Alternative investment avenues such as REITs and InvITs continued to see gradual traction, though their contribution remained modest compared with mutual funds and debt products.

Retail investing behaviour shows structural evolution

According to Jimeet Modi, founder and chief executive officer of Samco Group, the trend signals a structural evolution in retail investing behaviour rather than a retreat from equities.

“The most interesting number in this report isn't the headline. It is the fact that households were net sellers of direct equity to the tune of ₹54,786 crore in FY25 — and ₹69,329 crore the year before — even as they were record buyers of mutual funds. This is not retreat. This is maturation,” Modi said.

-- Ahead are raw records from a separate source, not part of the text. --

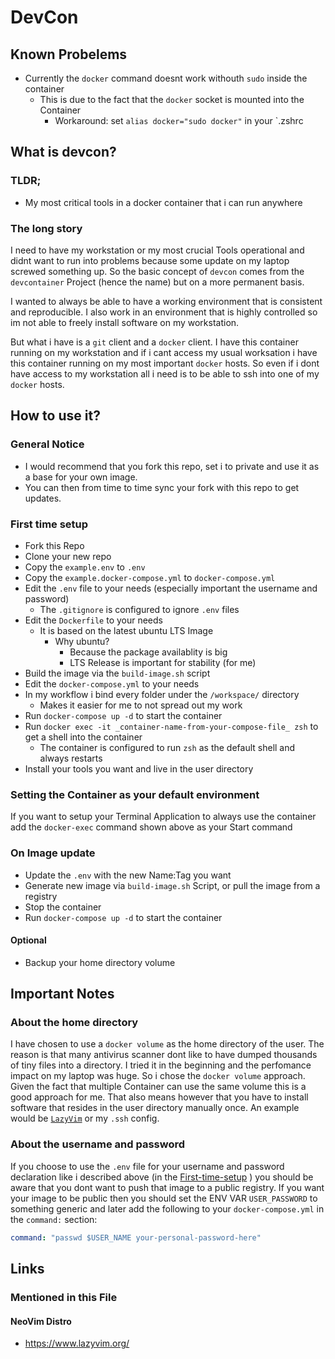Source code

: # DevCon


## Known Probelems
- Currently the `docker` command doesnt work withouth `sudo` inside the container
  - This is due to the fact that the `docker` socket is mounted into the Container
    - Workaround: set `alias docker="sudo docker"` in your `.zshrc


## What is devcon?
### TLDR;
- My most critical tools in a docker container that i can run anywhere

### The long story
I need to have my workstation or my most crucial Tools operational and didnt want to run into problems because some update on my laptop screwed something up.
So the basic concept of `devcon` comes from the `devcontainer` Project (hence the name) but on a more permanent basis.

I wanted to always be able to have a working environment that is consistent and reproducible.
I also work in an environment that is highly controlled so im not able to freely install software on my workstation.

But what i have is a `git` client and a `docker` client.
I have this container running on my workstation and if i cant access my usual worksation i have this container running on my most important `docker` hosts.
So even if i dont have access to my workstation all i need is to be able to ssh into one of my `docker` hosts.

## How to use it?

### General Notice
- I would recommend that you fork this repo, set i to private and use it as a base for your own image.
- You can then from time to time sync your fork with this repo to get updates.

<a id="First-time-setup"></a>
### First time setup
- Fork this Repo
- Clone your new repo
- Copy the `example.env` to `.env`
- Copy the `example.docker-compose.yml` to `docker-compose.yml`
- Edit the `.env` file to your needs (especially important the username and password)
  - The `.gitignore` is configured to ignore `.env` files
- Edit the `Dockerfile` to your needs
  - It is based on the latest ubuntu LTS Image
    - Why ubuntu? 
      - Because the package availablity is big
      - LTS Release is important for stability (for me)
- Build the image via the `build-image.sh` script
- Edit the `docker-compose.yml` to your needs
- In my workflow i bind every folder under the `/workspace/` directory
  - Makes it easier for me to not spread out my work
- Run `docker-compose up -d` to start the container
- Run `docker exec -it _container-name-from-your-compose-file_ zsh` to get a shell into the container
  - The container is configured to run `zsh` as the default shell and always restarts
- Install your tools you want and live in the user directory

### Setting the Container as your default environment
If you want to setup your Terminal Application to always use the container add the `docker-exec` command shown above as your Start command 

### On Image update

- Update the `.env` with the new Name:Tag you want
- Generate new image via `build-image.sh` Script, or pull the image from a registry
- Stop the container
- Run `docker-compose up -d` to start the container

#### Optional
- Backup your home directory volume

## Important Notes

### About the home directory
I have chosen to use a `docker volume` as the home directory of the user.
The reason is that many antivirus scanner dont like to have dumped thousands of tiny files into a directory.
I tried it in the beginning and the perfomance impact on my laptop was huge.
So i chose the `docker volume` approach. Given the fact that multiple Container can use the same volume this is a good approach for me.
That also means however that you have to install software that resides in the user directory manually once.
An example would be [`LazyVim`](https://www.lazyvim.org/) or my `.ssh` config.

### About the username and password
If you choose to use the `.env` file for your username and password declaration like i described above (in the [First-time-setup](#First-time-setup) ) you should be aware that you dont want to push that image to a public registry.
If you want your image to be public then you should set the ENV VAR `USER_PASSWORD` to something generic and later add the following to your `docker-compose.yml` in the `command:` section:
```yaml
command: "passwd $USER_NAME your-personal-password-here"
```


## Links

### Mentioned in this File
#### NeoVim Distro
- https://www.lazyvim.org/
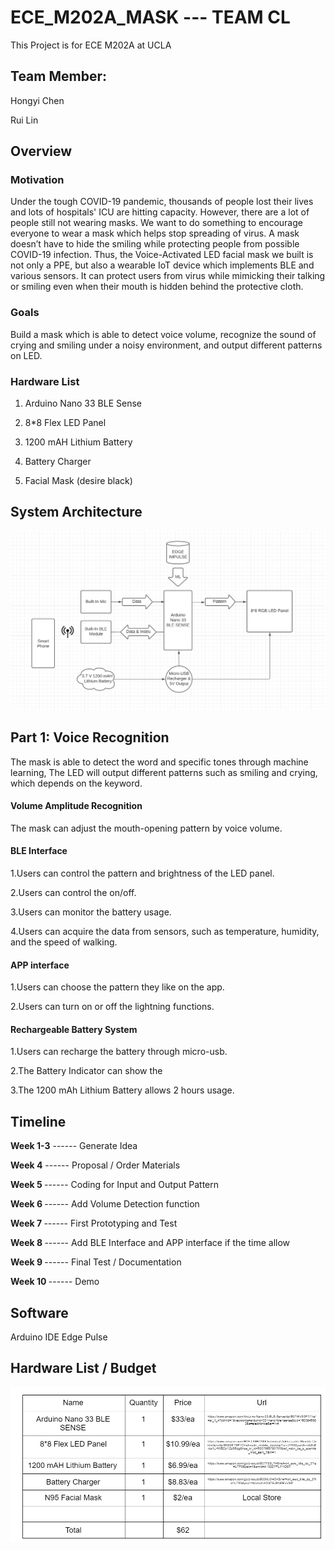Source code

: # ECE_M202A_MASK --- TEAM CL

This Project is for ECE M202A at UCLA

## Team Member:
Hongyi Chen

Rui Lin

## Overview

### Motivation
Under the tough COVID-19 pandemic, thousands of people lost their lives and lots of hospitals' ICU are hitting capacity. However, there are a lot of people still not wearing masks. We want to do something to encourage everyone to wear a mask which helps stop spreading of virus. A mask doesn’t have to hide the smiling while protecting people from possible COVID-19 infection. Thus, the Voice-Activated LED facial mask we built is not only a PPE, but also a wearable IoT device which implements BLE and various sensors. It can protect users from virus while mimicking their talking or smiling even when their mouth is hidden behind the protective cloth. 


### Goals
Build a mask which is able to detect voice volume, recognize the sound of crying and smiling under a noisy environment, and output different patterns on LED.  

### Hardware List
1. Arduino Nano 33 BLE Sense

2. 8*8 Flex LED Panel

3. 1200 mAH Lithium Battery

4. Battery Charger

5. Facial Mask (desire black)

## System Architecture

![flowchart](images/pipeline.png)

## Part 1: Voice Recognition 
The mask is able to detect the word and specific tones through machine learning, The LED will output different patterns such as smiling and crying, which depends on the keyword.

#### Volume Amplitude Recognition
The mask can adjust the mouth-opening pattern by voice volume.
#### BLE Interface
1.Users can control the pattern and brightness of the LED panel. 

2.Users can control the on/off.

3.Users can monitor the battery usage.

4.Users can acquire the data from sensors, such as temperature, humidity, and the speed of walking.

#### APP interface
1.Users can choose the pattern they like on the app.

2.Users can turn on or off the lightning functions.

#### Rechargeable Battery System
1.Users can recharge the battery through micro-usb.

2.The Battery Indicator can show the 

3.The 1200 mAh Lithium Battery allows 2 hours usage.















## Timeline

<b>Week 1-3</b> ------ Generate Idea 

<b>Week 4</b>      ------   Proposal / Order Materials

<b>Week 5 </b>       ------      Coding for Input and Output Pattern

<b>Week 6 </b>         ------    Add Volume Detection function

<b>Week 7 </b>        ------      First Prototyping and Test

<b>Week 8 </b>     ------     Add BLE Interface and APP interface if the time allow

<b>Week 9 </b>         ------     Final Test / Documentation

<b>Week 10 </b>       ------      Demo

## Software 

Arduino IDE
Edge Pulse


## Hardware List / Budget
![budget](images/budget.png)











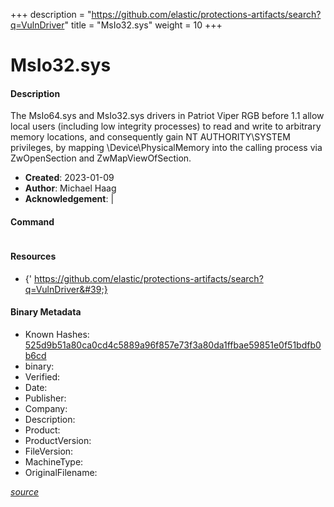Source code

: +++
description = "https://github.com/elastic/protections-artifacts/search?q=VulnDriver"
title = "MsIo32.sys"
weight = 10
+++

# MsIo32.sys

#### Description

The MsIo64.sys and MsIo32.sys drivers in Patriot Viper RGB before 1.1 allow local users (including low integrity processes) to read and write to arbitrary memory locations, and consequently gain NT AUTHORITY\SYSTEM privileges, by mapping \Device\PhysicalMemory into the calling process via ZwOpenSection and ZwMapViewOfSection.

- **Created**: 2023-01-09
- **Author**: Michael Haag
- **Acknowledgement**:  | [](https://twitter.com/)

#### Command

```

```

#### Resources


- {&#39; https://github.com/elastic/protections-artifacts/search?q=VulnDriver&#39;}





#### Binary Metadata

- Known Hashes: [525d9b51a80ca0cd4c5889a96f857e73f3a80da1ffbae59851e0f51bdfb0b6cd](https://www.virustotal.com/gui/file/525d9b51a80ca0cd4c5889a96f857e73f3a80da1ffbae59851e0f51bdfb0b6cd) 
- binary: 
- Verified: 
- Date: 
- Publisher: 
- Company: 
- Description: 
- Product: 
- ProductVersion: 
- FileVersion: 
- MachineType: 
- OriginalFilename: 

[*source*](https://github.com/magicsword-io/LOLDrivers/tree/main/yaml/msio32.sys.yml)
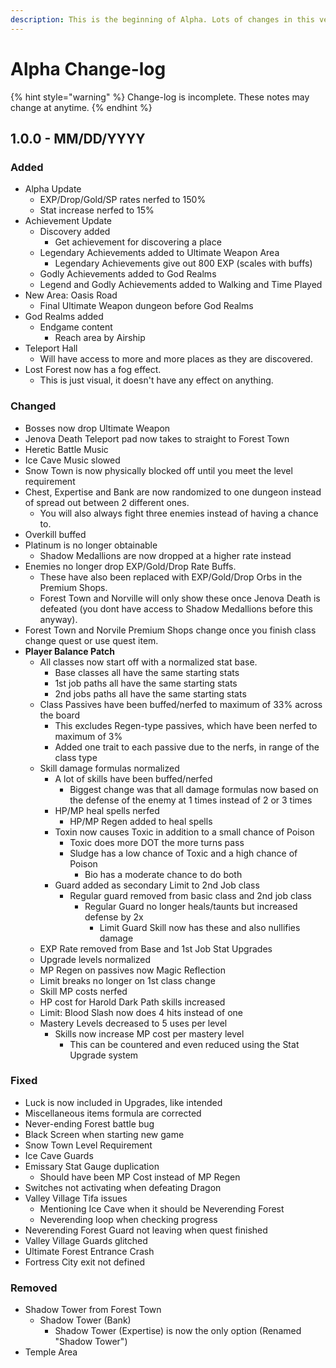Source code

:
 ```yaml
---
description: This is the beginning of Alpha. Lots of changes in this version.
---
```


# Alpha Change-log

{% hint style="warning" %}
Change-log is incomplete. These notes may change at anytime.
{% endhint %}

## 1.0.0 - MM/DD/YYYY

### Added

* Alpha Update
  * EXP/Drop/Gold/SP rates nerfed to 150%
  * Stat increase nerfed to 15%
* Achievement Update
  * Discovery added
    * Get achievement for discovering a place
  * Legendary Achievements added to Ultimate Weapon Area
    * Legendary Achievements give out 800 EXP \(scales with buffs\)
  * Godly Achievements added to God Realms
  * Legend and Godly Achievements added to Walking and Time Played
* New Area: Oasis Road
  * Final Ultimate Weapon dungeon before God Realms
* God Realms added
  * Endgame content
    * Reach area by Airship
* Teleport Hall
  * Will have access to more and more places as they are discovered.
* Lost Forest now has a fog effect.
  * This is just visual, it doesn't have any effect on anything.

### **Changed**

* Bosses now drop Ultimate Weapon
* Jenova Death Teleport pad now takes to straight to Forest Town
* Heretic Battle Music
* Ice Cave Music slowed
* Snow Town is now physically blocked off until you meet the level requirement
* Chest, Expertise and Bank are now randomized to one dungeon instead of spread out between 2 different ones.
  * You will also always fight three enemies instead of having a chance to.
* Overkill buffed
* Platinum is no longer obtainable
  * Shadow Medallions are now dropped at a higher rate instead
* Enemies no longer drop EXP/Gold/Drop Rate Buffs.
  * These have also been replaced with EXP/Gold/Drop Orbs in the Premium Shops.
  * Forest Town and Norville will only show these once Jenova Death is defeated \(you dont have access to Shadow Medallions before this anyway\).
* Forest Town and Norvile Premium Shops change once you finish class change quest or use quest item.
* **Player Balance Patch**
  * All classes now start off with a normalized stat base.
    * Base classes all have the same starting stats
    * 1st job paths all have the same starting stats
    * 2nd jobs paths all have the same starting stats
  * Class Passives have been buffed/nerfed to maximum of 33% across the board
    * This excludes Regen-type passives, which have been nerfed to maximum of 3%
    * Added one trait to each passive due to the nerfs, in range of the class type
  * Skill damage formulas normalized
    * A lot of skills have been buffed/nerfed
      * Biggest change was that all damage formulas now based on the defense of the enemy at 1 times instead of 2 or 3 times
    * HP/MP heal spells nerfed
      * HP/MP Regen added to heal spells
    * Toxin now causes Toxic in addition to a small chance of Poison
      * Toxic does more DOT the more turns pass
      * Sludge has a low chance of Toxic and a high chance of Poison
        * Bio has a moderate chance to do both
    * Guard added as secondary Limit to 2nd Job class
      * Regular guard removed from basic class and 2nd job class
        * Regular Guard no longer heals/taunts but increased defense by 2x
          * Limit Guard Skill now has these and also nullifies damage 
  * EXP Rate removed from Base and 1st Job Stat Upgrades
  * Upgrade levels normalized
  * MP Regen on passives now Magic Reflection
  * Limit breaks no longer on 1st class change
  * Skill MP costs nerfed
  * HP cost for Harold Dark Path skills increased
  * Limit: Blood Slash now does 4 hits instead of one
  * Mastery Levels decreased to 5 uses per level
    * Skills now increase MP cost per mastery level
      * This can be countered and even reduced using the Stat Upgrade system

### Fixed

* Luck is now included in Upgrades, like intended
* Miscellaneous items formula are corrected
* Never-ending Forest battle bug
* Black Screen when starting new game
* Snow Town Level Requirement
* Ice Cave Guards
* Emissary Stat Gauge duplication
  * Should have been MP Cost instead of MP Regen
* Switches not activating when defeating Dragon
* Valley Village Tifa issues
  * Mentioning Ice Cave when it should be Neverending Forest
  * Neverending loop when checking progress
* Neverending Forest Guard not leaving when quest finished
* Valley Village Guards glitched
* Ultimate Forest Entrance Crash
* Fortress City exit not defined

### Removed

* Shadow Tower from Forest Town
  * Shadow Tower \(Bank\)
    * Shadow Tower \(Expertise\) is now the only option \(Renamed "Shadow Tower"\)
* Temple Area

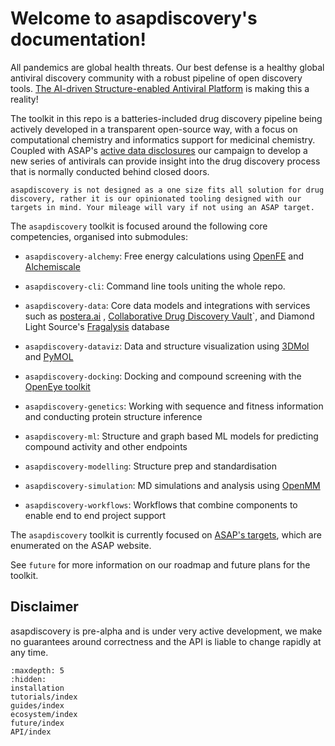 Welcome to asapdiscovery's documentation!
=========================================

All pandemics are global health threats. Our best defense is a healthy global antiviral discovery community with a robust pipeline of open discovery tools.
[The AI-driven Structure-enabled Antiviral Platform](https://asapdiscovery.org) is making this a reality!

The toolkit in this repo is a batteries-included drug discovery pipeline being actively developed in a transparent open-source way, with a focus on computational chemistry and informatics support for medicinal chemistry.
Coupled with ASAP's [active data disclosures](https://asapdiscovery.org/outputs) our campaign to develop a new series of antivirals can provide insight into the drug discovery process that is normally conducted behind closed doors.

```{note}
asapdiscovery is not designed as a one size fits all solution for drug discovery, rather it is our opinionated tooling designed with our targets in mind. Your mileage will vary if not using an ASAP target.
```

The `asapdiscovery` toolkit is focused around the following core competencies, organised into submodules:

 - `asapdiscovery-alchemy`: Free energy calculations using [OpenFE](https://openfree.energy/) and [Alchemiscale](https://github.com/openforcefield/alchemiscale)

 - `asapdiscovery-cli`: Command line tools uniting the whole repo.

 - `asapdiscovery-data`: Core data models and integrations with services such as [postera.ai](https://postera.ai/) , [Collaborative Drug Discovery Vault](https://www.collaborativedrug.com/)`, and Diamond Light Source's [Fragalysis](https://fragalysis.diamond.ac.uk/viewer/react/landing) database

 - `asapdiscovery-dataviz`: Data and structure visualization using [3DMol](https://3dmol.csb.pitt.edu) and [PyMOL](https://pymol.org/)

 - `asapdiscovery-docking`: Docking and compound screening with the [OpenEye toolkit](https://docs.eyesopen.com/toolkits/python/index.html)

 - `asapdiscovery-genetics`: Working with sequence and fitness information and conducting protein structure inference

 - `asapdiscovery-ml`: Structure and graph based ML models for predicting compound activity and other endpoints

 - `asapdiscovery-modelling`: Structure prep and standardisation

 - `asapdiscovery-simulation`: MD simulations and analysis using [OpenMM](https://openmm.org/)

 - `asapdiscovery-workflows`: Workflows that combine components to enable end to end project support




The `asapdiscovery` toolkit is currently focused on [ASAP's targets](https://asapdiscovery.org/pipeline/), which are enumerated on the ASAP website.

See `future` for more information on our roadmap and future plans for the toolkit.


Disclaimer
----------
asapdiscovery is pre-alpha and is under very active development, we make no guarantees around correctness and the API is liable to change rapidly at any time.


```{toctree}
:maxdepth: 5
:hidden:
installation
tutorials/index
guides/index
ecosystem/index
future/index
API/index
```
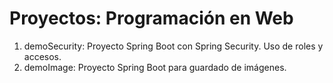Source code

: # Proyectos: Programación en Web

1. demoSecurity: Proyecto Spring Boot con Spring Security. Uso de roles y accesos.
1. demoImage: Proyecto Spring Boot para guardado de imágenes.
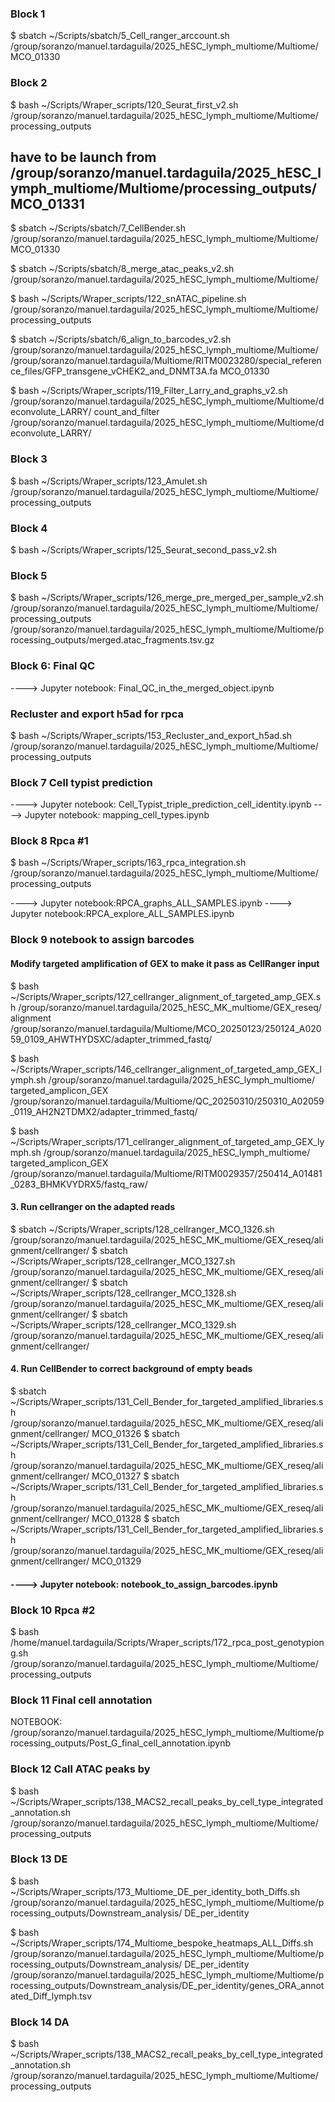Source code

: ### Block 1

$ sbatch ~/Scripts/sbatch/5_Cell_ranger_arccount.sh /group/soranzo/manuel.tardaguila/2025_hESC_lymph_multiome/Multiome/ MCO_01330

### Block 2

$ bash ~/Scripts/Wraper_scripts/120_Seurat_first_v2.sh /group/soranzo/manuel.tardaguila/2025_hESC_lymph_multiome/Multiome/ processing_outputs

## have to be launch from /group/soranzo/manuel.tardaguila/2025_hESC_lymph_multiome/Multiome/processing_outputs/MCO_01331

$ sbatch ~/Scripts/sbatch/7_CellBender.sh /group/soranzo/manuel.tardaguila/2025_hESC_lymph_multiome/Multiome/ MCO_01330

$ sbatch ~/Scripts/sbatch/8_merge_atac_peaks_v2.sh /group/soranzo/manuel.tardaguila/2025_hESC_lymph_multiome/Multiome/

$ bash ~/Scripts/Wraper_scripts/122_snATAC_pipeline.sh /group/soranzo/manuel.tardaguila/2025_hESC_lymph_multiome/Multiome/ processing_outputs 

$ sbatch ~/Scripts/sbatch/6_align_to_barcodes_v2.sh /group/soranzo/manuel.tardaguila/2025_hESC_lymph_multiome/Multiome/ /group/soranzo/manuel.tardaguila/Multiome/RITM0023280/special_reference_files/GFP_transgene_vCHEK2_and_DNMT3A.fa MCO_01330

$ bash ~/Scripts/Wraper_scripts/119_Filter_Larry_and_graphs_v2.sh /group/soranzo/manuel.tardaguila/2025_hESC_lymph_multiome/Multiome/deconvolute_LARRY/ count_and_filter /group/soranzo/manuel.tardaguila/2025_hESC_lymph_multiome/Multiome/deconvolute_LARRY/

### Block 3

$ bash ~/Scripts/Wraper_scripts/123_Amulet.sh /group/soranzo/manuel.tardaguila/2025_hESC_lymph_multiome/Multiome/ processing_outputs

### Block 4

$ bash ~/Scripts/Wraper_scripts/125_Seurat_second_pass_v2.sh


### Block 5

$ bash ~/Scripts/Wraper_scripts/126_merge_pre_merged_per_sample_v2.sh /group/soranzo/manuel.tardaguila/2025_hESC_lymph_multiome/Multiome/ processing_outputs
 /group/soranzo/manuel.tardaguila/2025_hESC_lymph_multiome/Multiome/processing_outputs/merged.atac_fragments.tsv.gz

### Block 6: Final QC

----> Jupyter notebook: Final_QC_in_the_merged_object.ipynb

### Recluster and export h5ad for rpca

$ bash ~/Scripts/Wraper_scripts/153_Recluster_and_export_h5ad.sh /group/soranzo/manuel.tardaguila/2025_hESC_lymph_multiome/Multiome/ processing_outputs

### Block 7 Cell typist prediction

----> Jupyter notebook: Cell_Typist_triple_prediction_cell_identity.ipynb
----> Jupyter notebook: mapping_cell_types.ipynb

### Block 8 Rpca #1

$ bash ~/Scripts/Wraper_scripts/163_rpca_integration.sh /group/soranzo/manuel.tardaguila/2025_hESC_lymph_multiome/Multiome/ processing_outputs

----> Jupyter notebook:RPCA_graphs_ALL_SAMPLES.ipynb
----> Jupyter notebook:RPCA_explore_ALL_SAMPLES.ipynb

### Block 9 notebook to assign barcodes

#### Modify targeted amplification of GEX to make it pass as CellRanger input

$ bash ~/Scripts/Wraper_scripts/127_cellranger_alignment_of_targeted_amp_GEX.sh /group/soranzo/manuel.tardaguila/2025_hESC_MK_multiome/GEX_reseq/ alignment /group/soranzo/manuel.tardaguila/Multiome/MCO_20250123/250124_A02059_0109_AHWTHYDSXC/adapter_trimmed_fastq/

$ bash ~/Scripts/Wraper_scripts/146_cellranger_alignment_of_targeted_amp_GEX_lymph.sh /group/soranzo/manuel.tardaguila/2025_hESC_lymph_multiome/ targeted_amplicon_GEX /group/soranzo/manuel.tardaguila/Multiome/QC_20250310/250310_A02059_0119_AH2N2TDMX2/adapter_trimmed_fastq/

$ bash ~/Scripts/Wraper_scripts/171_cellranger_alignment_of_targeted_amp_GEX_lymph.sh /group/soranzo/manuel.tardaguila/2025_hESC_lymph_multiome/ targeted_amplicon_GEX /group/soranzo/manuel.tardaguila/Multiome/RITM0029357/250414_A01481_0283_BHMKVYDRX5/fastq_raw/

#### 3. Run cellranger on the adapted reads

$ sbatch ~/Scripts/Wraper_scripts/128_cellranger_MCO_1326.sh /group/soranzo/manuel.tardaguila/2025_hESC_MK_multiome/GEX_reseq/alignment/cellranger/
$ sbatch ~/Scripts/Wraper_scripts/128_cellranger_MCO_1327.sh /group/soranzo/manuel.tardaguila/2025_hESC_MK_multiome/GEX_reseq/alignment/cellranger/
$ sbatch ~/Scripts/Wraper_scripts/128_cellranger_MCO_1328.sh /group/soranzo/manuel.tardaguila/2025_hESC_MK_multiome/GEX_reseq/alignment/cellranger/
$ sbatch ~/Scripts/Wraper_scripts/128_cellranger_MCO_1329.sh /group/soranzo/manuel.tardaguila/2025_hESC_MK_multiome/GEX_reseq/alignment/cellranger/

#### 4. Run CellBender to correct background of empty beads

$ sbatch ~/Scripts/Wraper_scripts/131_Cell_Bender_for_targeted_amplified_libraries.sh /group/soranzo/manuel.tardaguila/2025_hESC_MK_multiome/GEX_reseq/alignment/cellranger/ MCO_01326
$ sbatch ~/Scripts/Wraper_scripts/131_Cell_Bender_for_targeted_amplified_libraries.sh /group/soranzo/manuel.tardaguila/2025_hESC_MK_multiome/GEX_reseq/alignment/cellranger/ MCO_01327
$ sbatch ~/Scripts/Wraper_scripts/131_Cell_Bender_for_targeted_amplified_libraries.sh /group/soranzo/manuel.tardaguila/2025_hESC_MK_multiome/GEX_reseq/alignment/cellranger/ MCO_01328
$ sbatch ~/Scripts/Wraper_scripts/131_Cell_Bender_for_targeted_amplified_libraries.sh /group/soranzo/manuel.tardaguila/2025_hESC_MK_multiome/GEX_reseq/alignment/cellranger/ MCO_01329

#### ----> Jupyter notebook: notebook_to_assign_barcodes.ipynb

### Block 10 Rpca #2

$ bash /home/manuel.tardaguila/Scripts/Wraper_scripts/172_rpca_post_genotypiong.sh /group/soranzo/manuel.tardaguila/2025_hESC_lymph_multiome/Multiome/ processing_outputs

### Block 11 Final cell annotation

NOTEBOOK: /group/soranzo/manuel.tardaguila/2025_hESC_lymph_multiome/Multiome/processing_outputs/Post_G_final_cell_annotation.ipynb

### Block 12 Call ATAC peaks by

$ bash ~/Scripts/Wraper_scripts/138_MACS2_recall_peaks_by_cell_type_integrated_annotation.sh /group/soranzo/manuel.tardaguila/2025_hESC_lymph_multiome/Multiome/ processing_outputs

### Block 13 DE

$ bash ~/Scripts/Wraper_scripts/173_Multiome_DE_per_identity_both_Diffs.sh /group/soranzo/manuel.tardaguila/2025_hESC_lymph_multiome/Multiome/processing_outputs/Downstream_analysis/ DE_per_identity


<Bespoke Heatmaps>

$ bash ~/Scripts/Wraper_scripts/174_Multiome_bespoke_heatmaps_ALL_Diffs.sh /group/soranzo/manuel.tardaguila/2025_hESC_lymph_multiome/Multiome/processing_outputs/Downstream_analysis/ DE_per_identity /group/soranzo/manuel.tardaguila/2025_hESC_lymph_multiome/Multiome/processing_outputs/Downstream_analysis/DE_per_identity/genes_ORA_annotated_Diff_lymph.tsv

### Block 14 DA

$ bash ~/Scripts/Wraper_scripts/138_MACS2_recall_peaks_by_cell_type_integrated_annotation.sh /group/soranzo/manuel.tardaguila/2025_hESC_lymph_multiome/Multiome/ processing_outputs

He added that Indian retail investors are increasingly booking gains in direct stocks while shifting fresh allocations towards professionally managed investment vehicles.

“At least in the equity cash markets, we are watching the structural shift from a punter market to an investor market unfold in real time, on a national balance sheet,” he said.

Modi noted that mutual funds have effectively become the “primary plumbing” of household financial savings in India.

“Of the ₹6.91 lakh crore households put into securities markets in FY25, roughly four-fifths flowed through mutual funds. Primary MF flows alone tripled — from ₹1.66 lakh crore in FY23 to ₹5.13 lakh crore in FY25. SIPs are now the operating system of India's household financial savings,” he said.

The trend reflects growing participation of retail investors in India’s capital markets, with 235 lakh demat accounts added till December 2025, taking the total number of accounts beyond 21.6 crore. The mutual fund industry also expanded during the period, with 5.9 crore unique investors as of December 2025. Of these, 3.5 crore investors (as of November 2025) were from non-tier-I and tier-II cities, highlighting the deepening penetration of market-linked investments beyond major urban centres, as per the Economic Survey 2025-26.